[Saved data entries]
================

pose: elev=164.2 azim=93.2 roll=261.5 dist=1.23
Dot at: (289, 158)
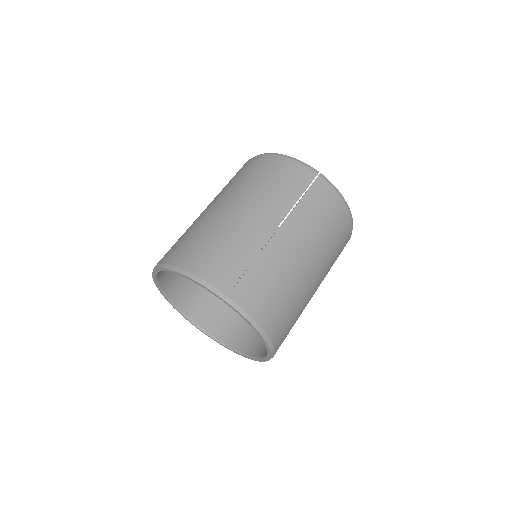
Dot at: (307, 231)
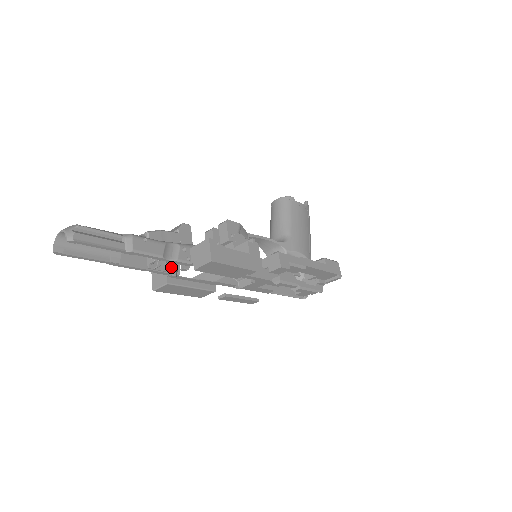
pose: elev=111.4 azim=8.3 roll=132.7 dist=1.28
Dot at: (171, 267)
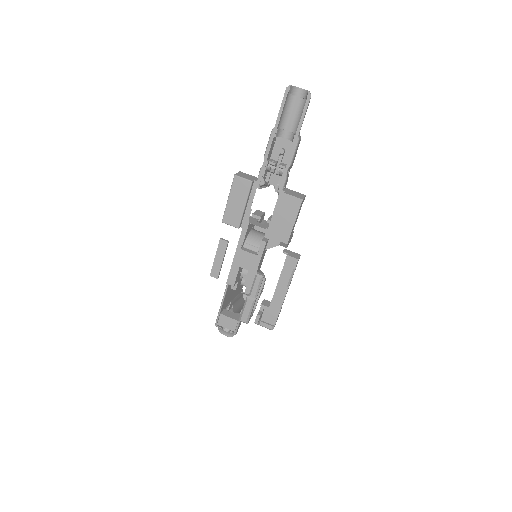
Dot at: occluded
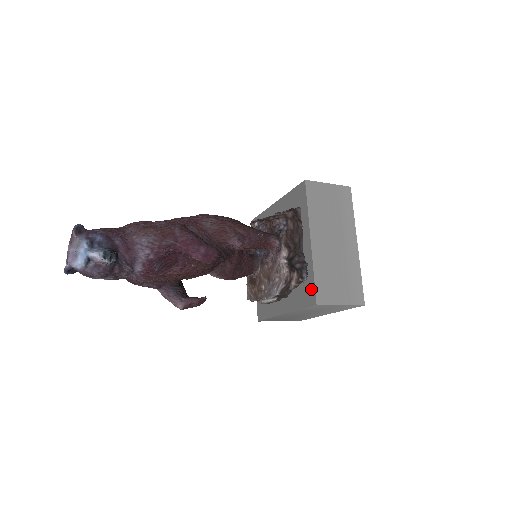
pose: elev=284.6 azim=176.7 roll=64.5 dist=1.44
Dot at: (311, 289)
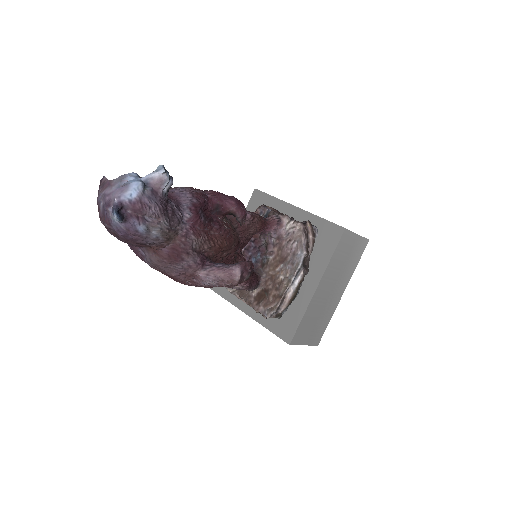
Dot at: (329, 228)
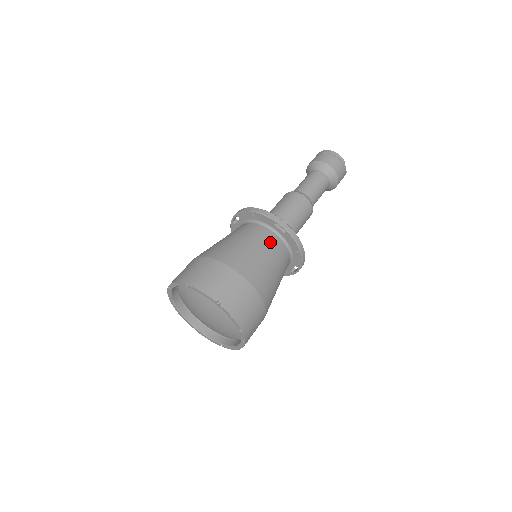
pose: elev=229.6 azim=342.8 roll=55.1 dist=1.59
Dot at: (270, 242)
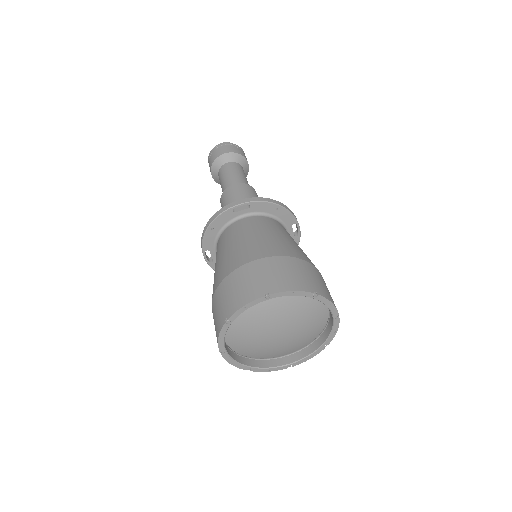
Dot at: (248, 225)
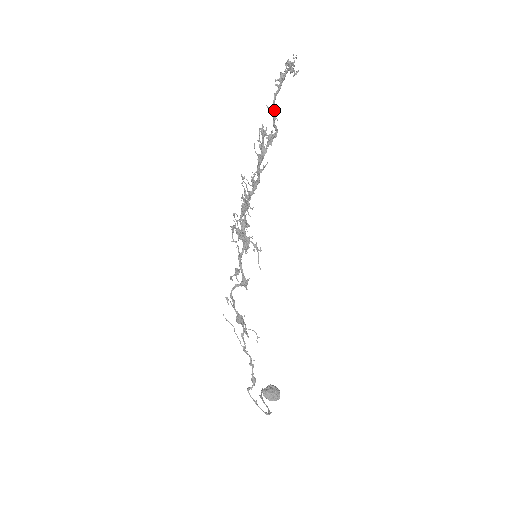
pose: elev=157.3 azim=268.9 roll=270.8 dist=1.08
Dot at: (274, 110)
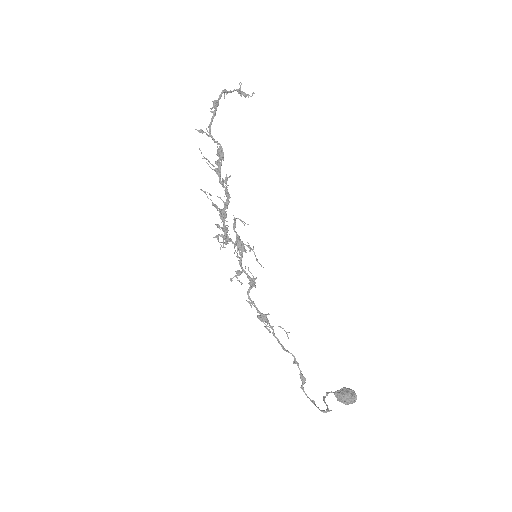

================

■ **Task goal**: Rewrite the rows starting at the line that contains "pose: elev=111.4 azim=8.3" and continuing through the last row, renaming "dist" to "distance" and changing nothing else, and omit the pictures from your answer.

■ **Exercise output**:
pose: elev=111.4 azim=8.3 roll=132.7 distance=1.28
Dot at: (171, 267)
Dot at: occluded
pose: elev=284.6 azim=176.7 roll=64.5 distance=1.44
Dot at: (311, 289)
Dot at: (329, 228)
pose: elev=229.6 azim=342.8 roll=55.1 distance=1.59
Dot at: (270, 242)
Dot at: (248, 225)
pose: elev=157.3 azim=268.9 roll=270.8 distance=1.08
Dot at: (274, 110)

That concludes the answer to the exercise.